Saul undid his visor, then wished he hadn’t. The place stank like boiled cabbage and some astringent chemical, all underlain by something like body odour. As they set out in a slow loping walk, he noted an open crate filled with small cardboard boxes, to which clung a wash of rust-coloured water, and from this arose the smell of putrid meat.

“Nice,” Hannah noted, then stopped to peer at a cockroach moving in slow bounds across the corridor floor like some huge somnolent flea.

“Looks like a dumping ground,” observed Malden. “Let’s hope there’s not too many people here.”

No sooner had he said it than one of the oval doors ahead opened and a woman clad in filthy overalls and towing an arc welder pushed her way through, welding smoke billowing out all around her. She glanced towards them and paused, then briefly bowed her head and hurried further up the corridor, to disappear into the next room along. The advantage for them, right then, given the society they lived in, was that such people kept their heads down, averse to asking questions.

“It’s about a hundred metres further down to get to the transformers,” announced Braddock, checking the display on a palmtop. “They’re no longer near the surface.”

So even Malden had not possessed up-to-date knowledge of the station, Saul realized. It must have grown massively. He tried linking into the station network, but as before, the modem in his head just received static. Having glanced into the room the female welder had just exited, and having continued checking all around him since entering the place, he’d observed no facilities for computer access, so must stick with Malden until he came across something he could use.

“How do you shut down the transformers?” he asked. “Explosives?”

“We just disconnect them from their power supply—no need to blow anything up.”

Malden surprised him with that, but then he guessed that, once the man assumed control here, he wanted to be sure not to get fried, should solar activity ramp up. Saul wondered how long after assuming control it would take Malden to achieve his goal, then depart. Certainly he would need to make it impossible for anyone to shut down the Traveller engine, or in any other way divert the asteroid’s course down to the surface. Maybe it would be necessary for him to access readerguns here and depopulate the whole place first.

The droning inside Saul’s head grew yet more irritating and crackly as they finally reached the end of the incredibly long corridor. Next they entered a cageway penetrating down through numerous floors, before they traversed a short tubeway to a door that gave access on to a platform overlooking one side of a massive chamber, with steel steps leading down to the floor below. He could not help wondering what idiot had decided to install ordinary Earth-scale steps here.

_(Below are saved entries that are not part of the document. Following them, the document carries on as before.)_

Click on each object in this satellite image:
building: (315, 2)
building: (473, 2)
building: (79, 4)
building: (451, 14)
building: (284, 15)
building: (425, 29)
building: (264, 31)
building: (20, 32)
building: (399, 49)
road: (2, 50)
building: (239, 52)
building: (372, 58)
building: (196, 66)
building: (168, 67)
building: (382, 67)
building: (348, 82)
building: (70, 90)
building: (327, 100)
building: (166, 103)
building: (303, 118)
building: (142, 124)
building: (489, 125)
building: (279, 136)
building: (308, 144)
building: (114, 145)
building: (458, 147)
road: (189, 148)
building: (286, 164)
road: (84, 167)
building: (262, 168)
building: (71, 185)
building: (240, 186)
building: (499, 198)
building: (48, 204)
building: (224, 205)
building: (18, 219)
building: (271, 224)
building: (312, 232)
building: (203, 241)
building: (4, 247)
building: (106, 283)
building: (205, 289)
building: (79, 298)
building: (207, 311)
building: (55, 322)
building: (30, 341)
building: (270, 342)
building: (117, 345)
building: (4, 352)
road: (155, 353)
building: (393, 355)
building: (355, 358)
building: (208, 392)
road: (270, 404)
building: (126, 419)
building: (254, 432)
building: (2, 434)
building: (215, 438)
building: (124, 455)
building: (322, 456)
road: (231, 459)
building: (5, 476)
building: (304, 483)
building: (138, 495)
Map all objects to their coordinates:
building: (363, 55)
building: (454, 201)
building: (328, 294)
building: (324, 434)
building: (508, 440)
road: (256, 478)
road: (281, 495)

At the centre of the great chamber, packed into a framework extending twenty metres on each side and rising from floor to ceiling, were what he presumed must be the transformers themselves, since these vaguely cuboid objects closely resembled antique wire and laminated-steel transformers. Supported by the quadrate scaffolding that filled the rest of the chamber, pan-pipes clusters of heavy ducts wove away from these transformers like some nightmare road junction, before finally disappearing through the walls. The entire area was strewn with cables connected to control boxes and access panels that seemed to be scattered at random. Fluorescent tubes attached to the scaffolding illuminated all of this, and the whole place stank of hot electronics. In Saul’s head, the droning became merely a mumble underneath a nerve-shredding mosquito whine. He couldn’t tell precisely how much of the sound lay inside his head or actually in the air around him, though Braddock nearly had to shout to issue his next order.